== Work to be completed ==
Below are some records. Return exactly the lines from the one with "problems with plaintiff’s" to the one with "charge $200 per hour.", and nothing else.

== Given information ==
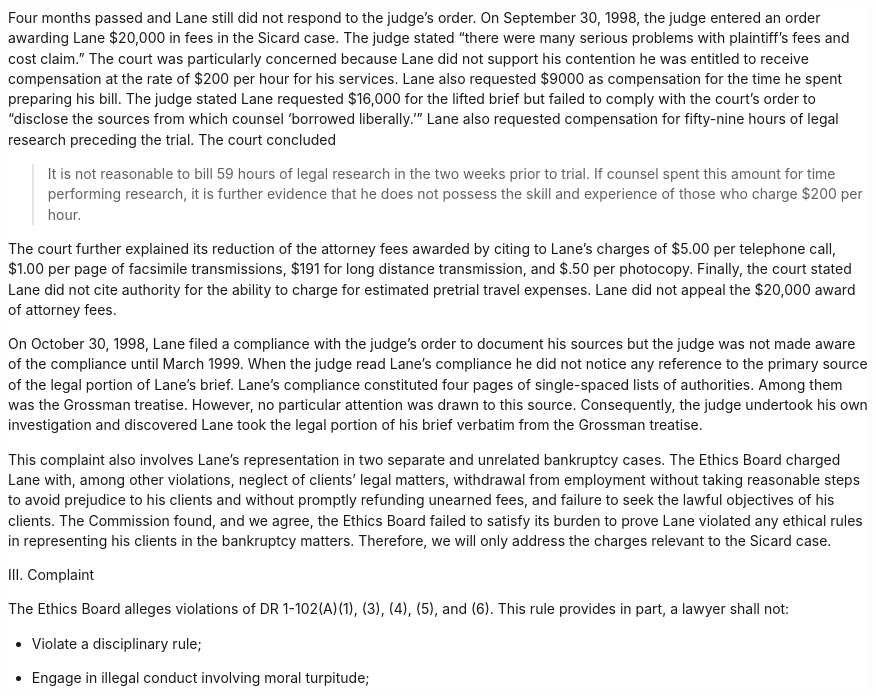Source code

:Four months passed and Lane still did not respond to the judge’s order.
On September 30, 1998, the judge entered an order awarding Lane $20,000
in fees in the Sicard case. The judge stated “there were many serious
problems with plaintiff’s fees and cost claim.” The court was
particularly concerned because Lane did not support his contention he
was entitled to receive compensation at the rate of $200 per hour for
his services. Lane also requested $9000 as compensation for the time he
spent preparing his bill. The judge stated Lane requested $16,000 for
the lifted brief but failed to comply with the court’s order to
“disclose the sources from which counsel ‘borrowed liberally.’” Lane
also requested compensation for fifty-nine hours of legal research
preceding the trial. The court concluded

> It is not reasonable to bill 59 hours of legal research in the two
> weeks prior to trial. If counsel spent this amount for time performing
> research, it is further evidence that he does not possess the skill
> and experience of those who charge $200 per hour.

The court further explained its reduction of the attorney fees awarded
by citing to Lane’s charges of $5.00 per telephone call, $1.00 per page
of facsimile transmissions, $191 for long distance transmission, and
$.50 per photocopy. Finally, the court stated Lane did not cite
authority for the ability to charge for estimated pretrial travel
expenses. Lane did not appeal the $20,000 award of attorney fees.

On October 30, 1998, Lane filed a compliance with the judge’s order to
document his sources but the judge was not made aware of the compliance
until March 1999. When the judge read Lane’s compliance he did not
notice any reference to the primary source of the legal portion of
Lane’s brief. Lane’s compliance constituted four pages of single-spaced
lists of authorities. Among them was the Grossman treatise. However, no
particular attention was drawn to this source. Consequently, the judge
undertook his own investigation and discovered Lane took the legal
portion of his brief verbatim from the Grossman treatise.

This complaint also involves Lane’s representation in two separate and
unrelated bankruptcy cases. The Ethics Board charged Lane with, among
other violations, neglect of clients’ legal matters, withdrawal from
employment without taking reasonable steps to avoid prejudice to his
clients and without promptly refunding unearned fees, and failure to
seek the lawful objectives of his clients. The Commission found, and we
agree, the Ethics Board failed to satisfy its burden to prove Lane
violated any ethical rules in representing his clients in the bankruptcy
matters. Therefore, we will only address the charges relevant to the
Sicard case.

III\. Complaint

The Ethics Board alleges violations of DR 1-102(A)(1), (3), (4), (5),
and (6). This rule provides in part, a lawyer shall not:

- Violate a disciplinary rule;

- Engage in illegal conduct involving moral turpitude;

== Expected output ==
problems with plaintiff’s fees and cost claim.” The court was
particularly concerned because Lane did not support his contention he
was entitled to receive compensation at the rate of $200 per hour for
his services. Lane also requested $9000 as compensation for the time he
spent preparing his bill. The judge stated Lane requested $16,000 for
the lifted brief but failed to comply with the court’s order to
“disclose the sources from which counsel ‘borrowed liberally.’” Lane
also requested compensation for fifty-nine hours of legal research
preceding the trial. The court concluded

> It is not reasonable to bill 59 hours of legal research in the two
> weeks prior to trial. If counsel spent this amount for time performing
> research, it is further evidence that he does not possess the skill
> and experience of those who charge $200 per hour.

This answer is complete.